(Dataset entries)
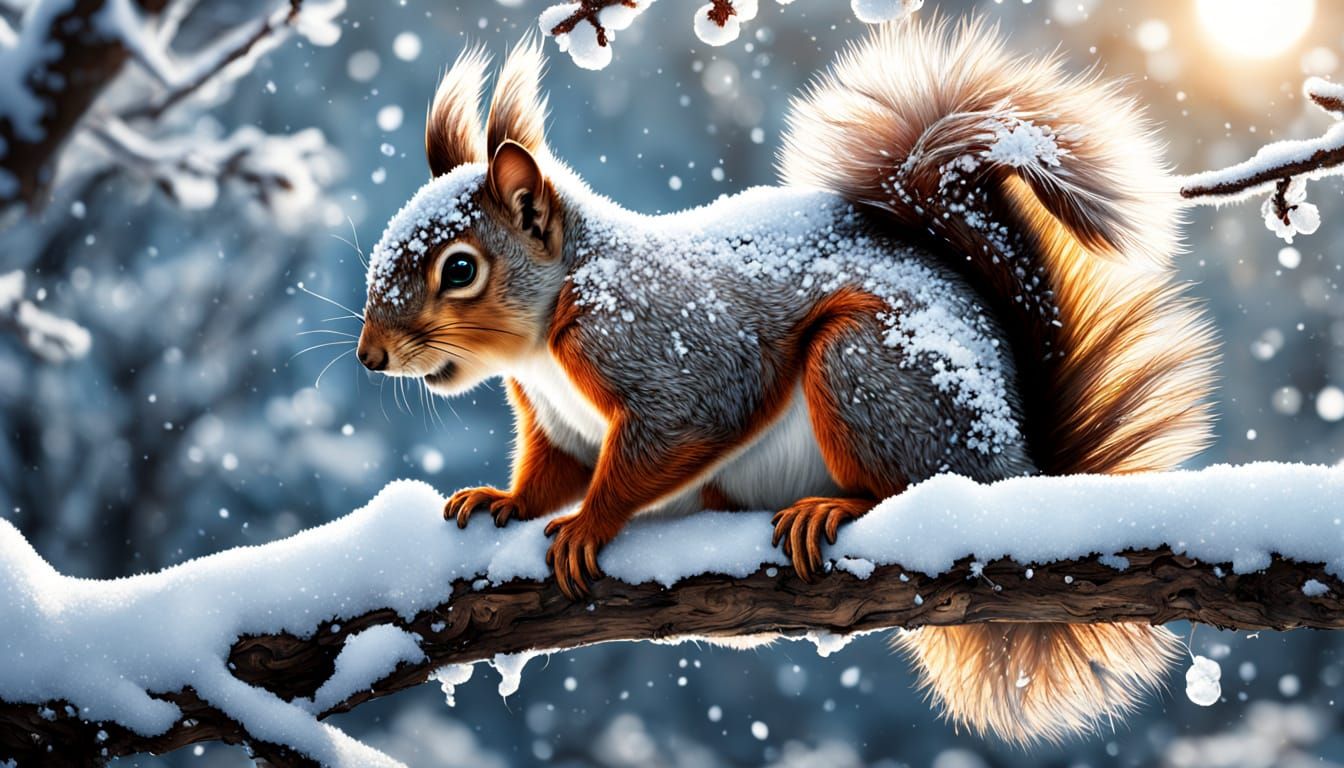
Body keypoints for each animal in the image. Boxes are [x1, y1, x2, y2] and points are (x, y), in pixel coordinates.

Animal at [357, 17, 1216, 745]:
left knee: (916, 484)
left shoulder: (671, 351)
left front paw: (587, 526)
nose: (371, 356)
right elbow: (552, 471)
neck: (549, 328)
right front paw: (502, 502)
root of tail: (1019, 463)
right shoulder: (555, 421)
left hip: (865, 371)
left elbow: (673, 433)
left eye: (459, 269)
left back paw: (835, 508)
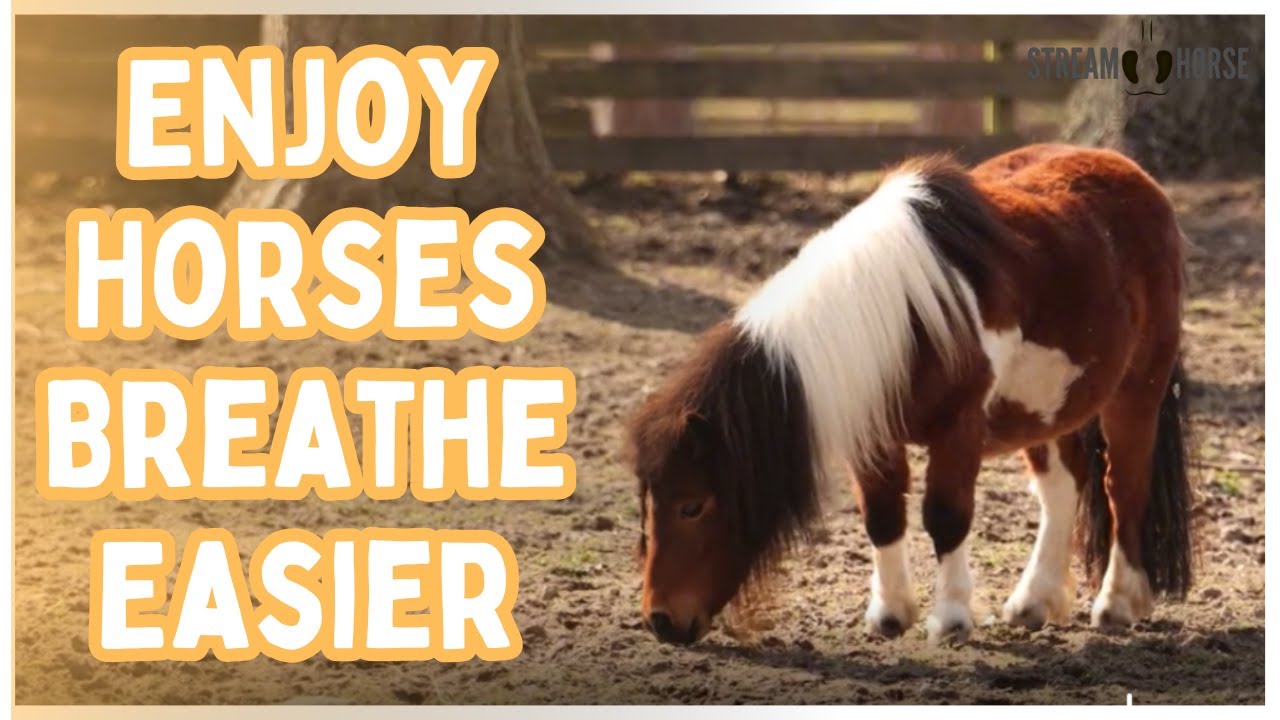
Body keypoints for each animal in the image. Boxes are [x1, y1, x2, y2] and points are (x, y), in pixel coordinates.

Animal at [627, 144, 1193, 646]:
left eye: (693, 506)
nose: (661, 621)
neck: (902, 320)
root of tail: (1133, 174)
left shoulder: (958, 430)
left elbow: (945, 515)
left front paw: (951, 620)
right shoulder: (870, 434)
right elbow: (881, 515)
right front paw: (890, 614)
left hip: (1136, 390)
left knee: (1123, 487)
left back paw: (1117, 603)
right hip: (1048, 405)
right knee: (1062, 488)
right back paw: (1034, 601)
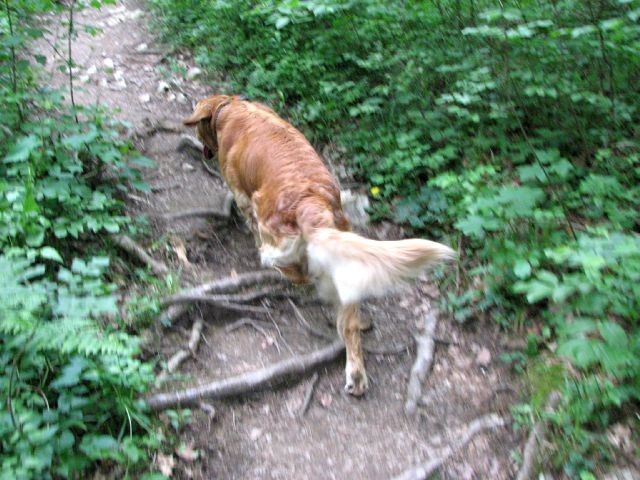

# REQUIREMENT
Return exactly the lines that appear in the data above between the line containing "nose: (371, 356)" and the line containing "left front paw: (951, 620)", both of which are included, and leave the pictures out.

# PROBLEM SOLUTION
nose: (371, 356)
right elbow: (552, 471)
neck: (549, 328)
right front paw: (502, 502)
root of tail: (1019, 463)
right shoulder: (555, 421)
left hip: (865, 371)
left elbow: (673, 433)
left eye: (459, 269)
left back paw: (835, 508)
Body keypoints for each animal in the image. Boxes are [x1, y1, x2, y2] and points are (x, y), in pixel coordinates.

Animal at [627, 144, 1193, 646]:
left eye: (693, 506)
nose: (661, 621)
neck: (902, 320)
root of tail: (1133, 174)
left shoulder: (958, 430)
left elbow: (945, 515)
left front paw: (951, 620)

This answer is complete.